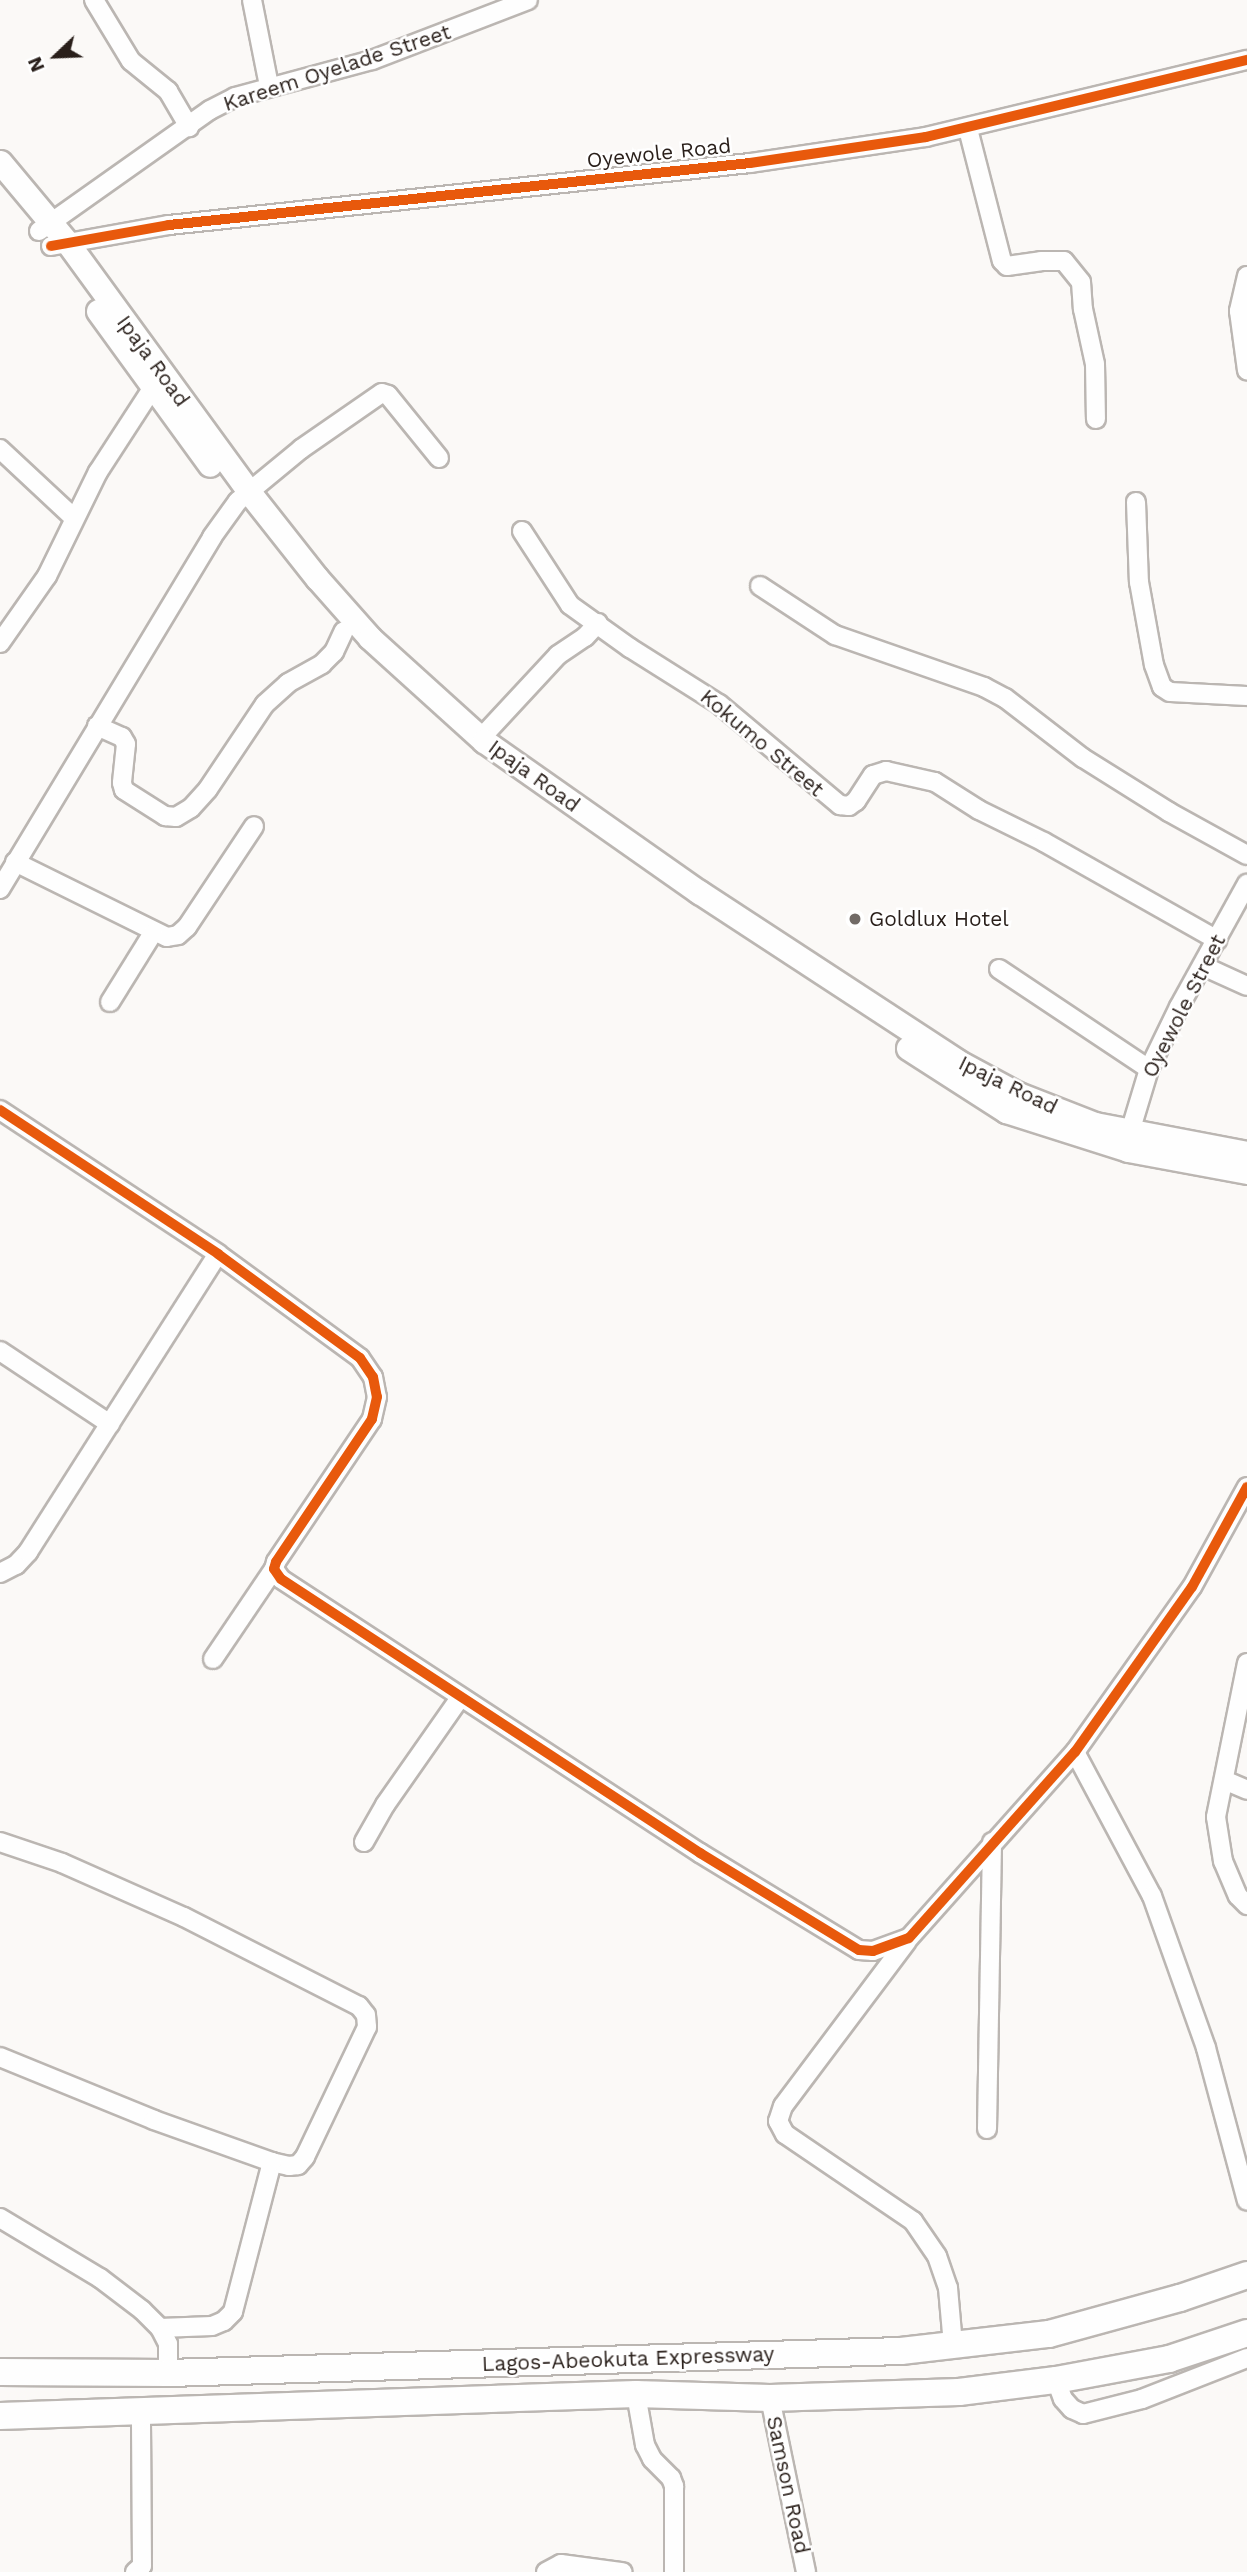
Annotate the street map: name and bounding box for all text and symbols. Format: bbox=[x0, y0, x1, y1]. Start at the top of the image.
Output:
street label: Kareem Oyelade Street bbox=[220, 19, 454, 117]
north arrow bbox=[21, 21, 91, 91]
text: N bbox=[23, 53, 50, 75]
street label: Oyewole Road bbox=[586, 133, 732, 173]
street label: Ipaja Road bbox=[111, 310, 195, 412]
street label: Kokumo Street bbox=[695, 684, 829, 802]
street label: Ipaja Road bbox=[483, 734, 585, 818]
place label: Goldlux Hotel bbox=[869, 906, 1009, 932]
marker: Goldlux Hotel bbox=[847, 911, 863, 927]
street label: Oyewole Street bbox=[1137, 930, 1231, 1082]
street label: Ipaja Road bbox=[954, 1050, 1062, 1120]
street label: Lagos-Abeokuta Expressway bbox=[481, 2341, 775, 2377]
street label: Samson Road bbox=[761, 2414, 815, 2556]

**The problem**
Repeat all the material above exactly, apart from the pictures.

**Answer box**
Annotate the street map: name and bounding box for all text and symbols. Format: bbox=[x0, y0, x1, y1]. Start at the top of the image.
Output:
street label: Kareem Oyelade Street bbox=[220, 19, 454, 117]
north arrow bbox=[21, 21, 91, 91]
text: N bbox=[23, 53, 50, 75]
street label: Oyewole Road bbox=[586, 133, 732, 173]
street label: Ipaja Road bbox=[111, 310, 195, 412]
street label: Kokumo Street bbox=[695, 684, 829, 802]
street label: Ipaja Road bbox=[483, 734, 585, 818]
place label: Goldlux Hotel bbox=[869, 906, 1009, 932]
marker: Goldlux Hotel bbox=[847, 911, 863, 927]
street label: Oyewole Street bbox=[1137, 930, 1231, 1082]
street label: Ipaja Road bbox=[954, 1050, 1062, 1120]
street label: Lagos-Abeokuta Expressway bbox=[481, 2341, 775, 2377]
street label: Samson Road bbox=[761, 2414, 815, 2556]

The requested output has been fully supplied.